Il tasso di disoccupazione, stima il Cnel, arriverà a fine anno a sfiorare il 9%. Secondo il rapporto, i dati sulla cassa integrazione dei primi mesi dell’anno confermano le difficoltà delle imprese e appare «preoccupante soprattutto la situazione delle micro imprese e dell’occupazione indipendente». «Nei prossimi mesi – si legge nel documento – potrebbero rendersi necessari ulteriori interventi per estendere e rendere ancora più flessibili i sostegni al reddito».
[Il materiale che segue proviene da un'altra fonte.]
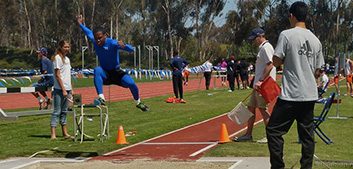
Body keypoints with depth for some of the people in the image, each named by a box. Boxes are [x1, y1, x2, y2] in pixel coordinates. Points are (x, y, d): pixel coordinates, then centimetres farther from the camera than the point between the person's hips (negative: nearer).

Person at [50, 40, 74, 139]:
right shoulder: (57, 58, -8)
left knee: (64, 112, 12)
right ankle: (53, 134, -9)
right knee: (57, 111, -8)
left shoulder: (67, 59, 17)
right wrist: (63, 90, -17)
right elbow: (57, 75, -13)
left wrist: (71, 89, 15)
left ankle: (65, 133, 16)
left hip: (67, 89, 8)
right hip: (59, 89, -8)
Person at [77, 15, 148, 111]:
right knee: (97, 70, -32)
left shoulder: (112, 43, -19)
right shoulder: (94, 41, -4)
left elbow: (131, 50, -27)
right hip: (105, 75, 3)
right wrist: (80, 24, 32)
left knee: (131, 83, -26)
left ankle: (138, 102, 7)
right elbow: (89, 32, 21)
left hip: (116, 72, -2)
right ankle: (101, 97, -41)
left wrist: (124, 46, -47)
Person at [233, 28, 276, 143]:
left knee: (263, 108, -9)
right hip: (259, 85, 11)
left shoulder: (266, 47, -11)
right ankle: (248, 135, 19)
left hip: (264, 85, -11)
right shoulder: (262, 48, 21)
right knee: (251, 107, 12)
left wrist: (260, 81, -22)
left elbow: (270, 65, -21)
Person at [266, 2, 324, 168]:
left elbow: (276, 62, -6)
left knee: (273, 130, 1)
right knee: (307, 134, 11)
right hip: (310, 95, 6)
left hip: (290, 94, -6)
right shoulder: (315, 40, 10)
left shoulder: (286, 35, -8)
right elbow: (317, 71, 14)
Il Cnel porrà l’accento sulla necessità di una riforma del sistema degli ammortizzatori sociali unitamente a una riflessione complessiva sul welfare in Italia. Tale riforma – si legge ancora nel rapporto – dovrà tenere conto della necessità di sostegni al reddito con il requisito dell’universalità (al momento le caratteristiche assicurative e contributive del sistema di ammortizzatori fanno sì che i sostegni al reddito non possano essere applicati a chi non ha determinati requisiti) compatibilmente con la sostenibilità finanziaria dei costi. Essenziale – secondo il Cnel – anche il rafforzamento delle azioni di formazione e orientamento «ancora oggi troppo slegate dai bisogni reali del mercato del lavoro». E in ultimo, garantire sostegno al reddito anche per il lavoro indipendente, «la vittima più significativa di questa crisi».


(22 luglio 2009)

Un commento su “CNEL: A RISCHIO 700 MILA POSTI DI LAVORO”

  1. LUCA BIAGINI scrive:

    LA CRSI SI STA RIVERSANDO SULLA SOCIETA’ COME UNA VERA CLAVA, FACENDO EMERGERE DATI E SITUZIONI OVONQUE ALLARMANTI E PREOCCUPANTI. INTERE FAMIGLIE SONO COLPITE, CON PERDITE DI POSTI DI LAVORO, PRECIPITANDO NELLA POVERTA’ E NELL’INCERTEZZA PER L’AVVENIRE. DI FRONTE A QUESTE TRAGEDIE CHE DIVENGONO GIORNO DOPO GIORNO EVIDENTI NON C’E’ UNA ADEGUATA POLITCA DA PARTE DELLE ISTITUZIONI CAPACE DI INTERVEVIRE ENERGICAMENTE PER ARGINARE IL FENOMENO CAUSATO DALLA CRISI. LE IMPRESE IN SPECIAL MODO QUELLE PICCOLE SI SCONTRANO CO LE REALTA’ DELLE BANCHE PER UN ADEGUATO ACCESSO AL CREDITO CHE NELLA MAGGIORE DEI CASI GLI VIENE NEGATO CON CONSEGUENZE DRAMMATICHE PER GLI STESSI LAVORATORI ED IMPRENDITORI.”LA POLITICA E’ DISTANTE “HA GRIDATO UN IMPRENDITORE TOSCANO DEL TESSILE PRATESE DURANTE UN MANIFESTAZIONE INDETTA DALLE CATEGORIE DI RIFERIMENTO, E’ PURTROPPO UNA ESPRESSIONE VERITIREA DI UNA REALTA’ CHE NON PUO’ ESSERE NEGATA.LA CRISI E’ DUNQUE PALPABILE, E’ LA POLITICA CHE E’ ASSENTE.